Gene editing works really well and in some situations it will be applicable to disease treatment. But there will be other situations in humans where it will be challenging to use it. That will probably be on a disease-by-disease or case-by-case basis.
Q: Since you are devoting your life’s work to this, you must see a net positive effect?
Dr. Olson: I’m dedicating my career to it now because I want to do something big and important. I don’t want to dot the i’s and cross the t’s for my remaining time on this earth. For a scientist to be able to modify the code of life is really exciting. It doesn’t get much better than that. I’m not the driver of the revolution, but to just be on board and doing my best to contribute with our group, that’s exciting. Yeah, I’m all in.
For a scientist to be able to modify the code of life is really exciting. It doesn’t get much better than that.

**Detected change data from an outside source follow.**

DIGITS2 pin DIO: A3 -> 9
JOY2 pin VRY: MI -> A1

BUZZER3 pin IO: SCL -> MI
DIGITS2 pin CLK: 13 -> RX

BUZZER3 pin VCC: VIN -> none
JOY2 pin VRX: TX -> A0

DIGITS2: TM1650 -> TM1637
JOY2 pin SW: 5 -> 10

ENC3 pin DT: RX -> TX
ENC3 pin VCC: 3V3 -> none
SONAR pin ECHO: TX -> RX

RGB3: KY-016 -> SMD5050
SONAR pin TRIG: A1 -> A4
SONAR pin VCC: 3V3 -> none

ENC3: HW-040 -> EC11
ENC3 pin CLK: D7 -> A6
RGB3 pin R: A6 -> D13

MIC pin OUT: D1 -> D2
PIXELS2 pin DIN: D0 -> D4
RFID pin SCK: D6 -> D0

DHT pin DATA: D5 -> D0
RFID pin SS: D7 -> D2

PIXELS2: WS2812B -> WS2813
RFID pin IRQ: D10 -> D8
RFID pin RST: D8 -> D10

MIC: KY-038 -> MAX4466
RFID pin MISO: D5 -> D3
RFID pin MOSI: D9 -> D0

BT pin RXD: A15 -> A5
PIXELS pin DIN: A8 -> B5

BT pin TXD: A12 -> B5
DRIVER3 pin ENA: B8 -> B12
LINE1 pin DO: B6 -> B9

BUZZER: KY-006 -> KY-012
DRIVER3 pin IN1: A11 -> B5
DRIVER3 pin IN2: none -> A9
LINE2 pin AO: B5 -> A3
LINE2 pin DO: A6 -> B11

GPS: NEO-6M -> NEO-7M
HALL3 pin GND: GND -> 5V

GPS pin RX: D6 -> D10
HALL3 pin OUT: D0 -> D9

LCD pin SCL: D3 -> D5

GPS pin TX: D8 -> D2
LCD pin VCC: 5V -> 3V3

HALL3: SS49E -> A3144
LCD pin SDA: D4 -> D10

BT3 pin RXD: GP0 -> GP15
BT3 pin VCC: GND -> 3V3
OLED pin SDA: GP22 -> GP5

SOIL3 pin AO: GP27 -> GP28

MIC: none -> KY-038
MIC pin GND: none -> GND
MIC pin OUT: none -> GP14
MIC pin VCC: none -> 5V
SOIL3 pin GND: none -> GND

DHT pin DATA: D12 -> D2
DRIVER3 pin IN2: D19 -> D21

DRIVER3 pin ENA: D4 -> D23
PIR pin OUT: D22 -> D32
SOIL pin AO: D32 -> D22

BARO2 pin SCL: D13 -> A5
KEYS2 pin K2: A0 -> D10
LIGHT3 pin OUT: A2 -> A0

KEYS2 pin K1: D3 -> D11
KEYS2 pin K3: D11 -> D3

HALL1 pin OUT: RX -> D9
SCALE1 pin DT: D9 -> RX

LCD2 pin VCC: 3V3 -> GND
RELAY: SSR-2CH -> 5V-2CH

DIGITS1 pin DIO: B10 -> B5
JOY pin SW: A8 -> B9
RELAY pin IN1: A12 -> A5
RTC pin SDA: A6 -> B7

Q: In closing, let’s talk about your work with muscular dystrophy. What impact might that be having with MD?
Dr. Olson: My entire career has been dedicated to studying muscle diseases, and muscular dystrophy is the holy grail. There has been nothing effective in this disease despite a lot of effort.
This is the first possible therapeutic approach to treat the cause of the disease rather than just the symptoms, which is what is so powerful. We know the cause. It is an error in DNA. In the simplest terms, you fix the cause, you fix the disease.
If you have dedicated your life to studying a problem, it’s really motivating to see patients have hope after they have been suffering the consequences of a disease. If ever there was a sacred goal in genetics, it would be to cure something like this or just delay the progression or enhance the quality of life of these patients.
The chances of long-term success are small, but I want to try. If we fail, I want to be able to say that I did everything in my power to do this and Mother Nature beat me.